I was at my annual check-up and my physician asked me, "Do you exercise regularly?" I looked down sheepishly and said, "Well, uhh, law school doesn't give me much free time. So I don't exercise as much as I probably should. But I bike everywhere in the city, at least two miles a day, five days a week."

My doctor looked at me through narrowed eyes and scoffed, "There is no excuse for lack of regular exercise. Biking throughout the city does not count. Weight-bearing exercise is especially important for petite women. You need to get yourself to the gym."

I was so humiliated by this interaction that I left the appointment telling myself that in the future, I will just tell her that I exercise four times a week, both weight-lifting and running, whether or not it's true. But should I have to lie to feel comfortable talking to my physician?
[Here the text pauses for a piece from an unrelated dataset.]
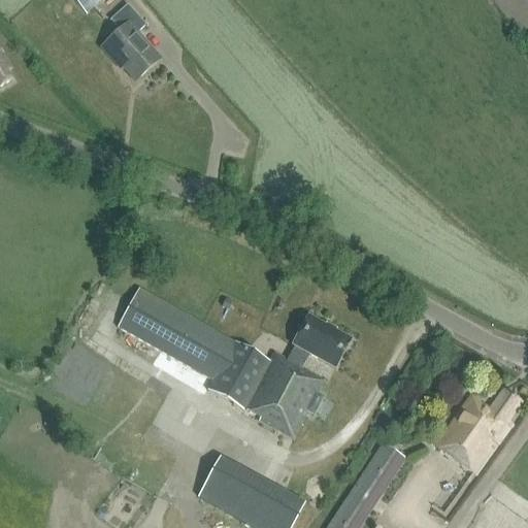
[(70,0),(85,15),(101,0),(70,0)]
Maybe my doctor was right. Maybe I should make time to get to the gym more consistently, even if it means getting six hours of sleep instead of seven. But did she have to advise me in such a condescending manner? Probably not.
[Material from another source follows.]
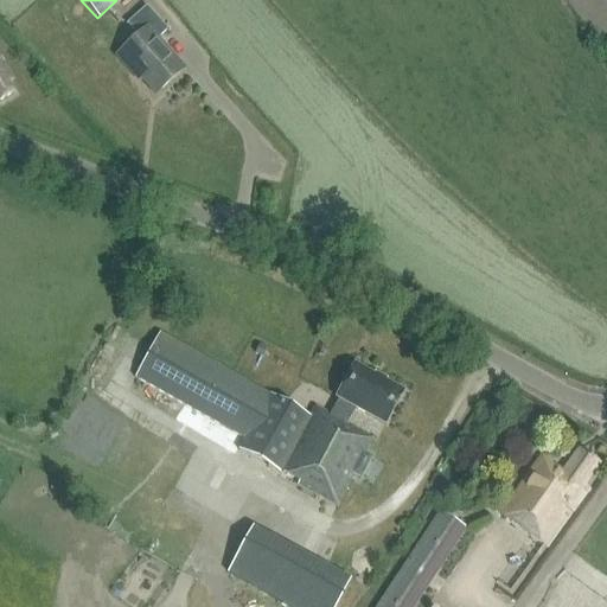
[(131,74),(133,71),(154,94),(183,68),(157,38),(166,30),(145,6),(126,24),(136,37),(115,57),(131,74)]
A physician's "bedside manner" is an essential aspect to a patient's treatment. While everyone seeks the best physician, clinically-speaking, patients often forget how important personality is when choosing a doctor. Especially in circumstances in which the physician will be treating you for an extended period of time, you should be comfortable being open and honest. While a visit to the doctor's office typically isn't a walk on the beach, a good doctor-patient relationship can ease the pain.
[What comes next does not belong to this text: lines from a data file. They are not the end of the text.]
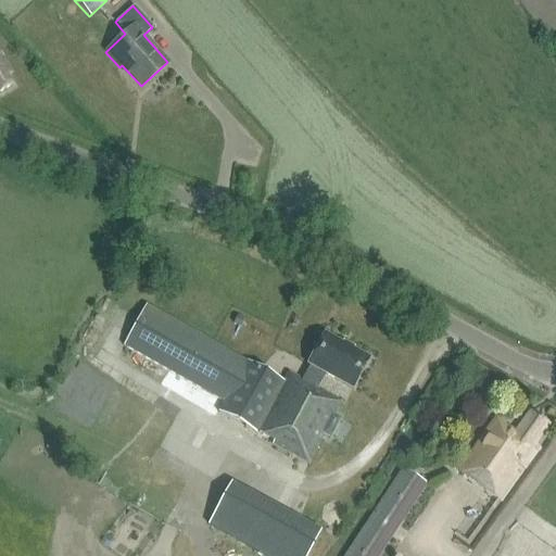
[(0,88),(10,84),(5,75),(10,73),(0,53),(0,88)]
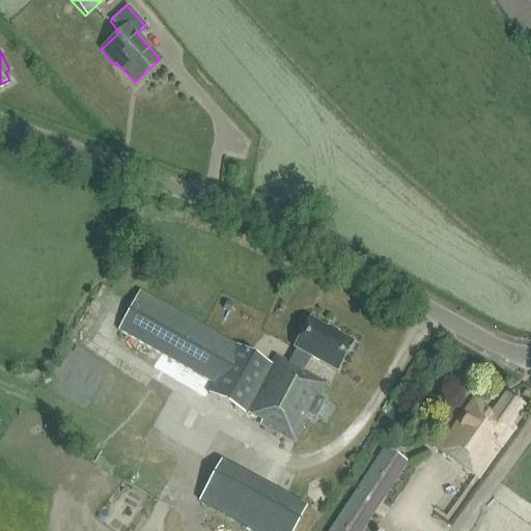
[(140,292),(119,330),(216,382),(210,393),(244,412),(245,411),(261,419),(258,423),(294,442),(307,416),(315,420),(326,400),(317,396),(326,382),(304,369),(312,355),(336,368),(352,339),(307,315),(291,344),(296,346),(287,361),(276,355),(272,363),(140,292)]
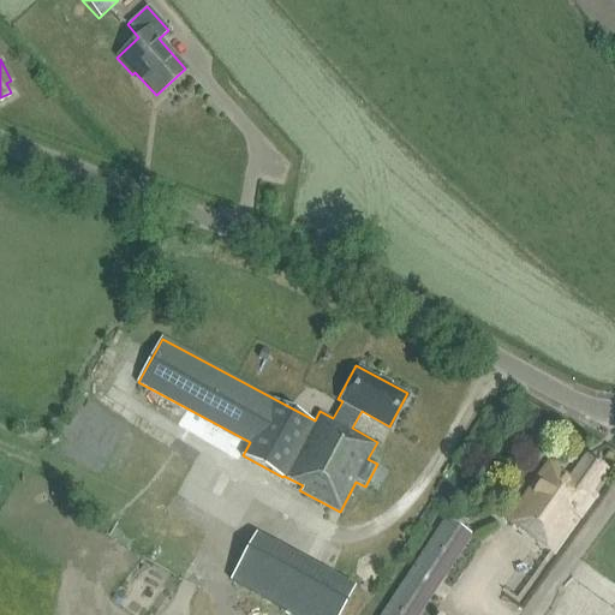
[(585,455),(568,479),(547,464),(509,519),(556,551),(586,508),(589,511),(597,497),(590,493),(605,469),(585,455)]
A successful doctor-patient relationship requires mutual trust and respect. If the patient is uncomfortable with his or her physician's demeanor, how can the patient be expected to disclose private, and sometimes embarrassing, information? A patient's refusal to tell the whole story could have grave consequences including a misdiagnosis, missed diagnosis, or improper treatment. While it is ultimately up to the patient to be honest, the physician can create an environment that is conducive to disclosure rather than a setting that encourages lies. The effect of withholding the information is detrimental to both doctors and patients.

Physicians often appear rushed when seeing their patients. Many doctors face financial and logistical pressures to see as many patients as possible in a given day. Physicians are often paid more if they see more patients. And for many physicians, there aren't enough hours in the day to see their current patients and the many new patients waiting for an appointment. But that doesn't make compassion and candid communication any less important.

Some question whether physicians can "learn" compassion; regardless, it's not a course taught in medical school in between gross anatomy and biochemistry. A 2009 study found that physicians can be trained to be more humanistic and caring, which surprised many practitioners and academics who believe physicians either "have it or they don't." So there is hope, even for those physicians who appear cold and uncaring.

Physicians expect their patients to lie. According to a recent Wall Street Journal article, one physician proclaims, "It's just human nature that patients want to please doctors." This physician's explanation appears to be a somewhat egotistical approach. I would argue that it is this exact attitude that causes a patient not to open up to his or her physician.

Maybe patients do want to please their doctors. But it is also likely that patients are intimidated by their doctors and worried that they will be judged and admonished if they do not adhere to the best health practices.

It is essential that doctors step back and realize that while their clinical skills are indispensable, personality matters, too. A caring smile and soft touch on the arm can make a world of difference in a patient's day.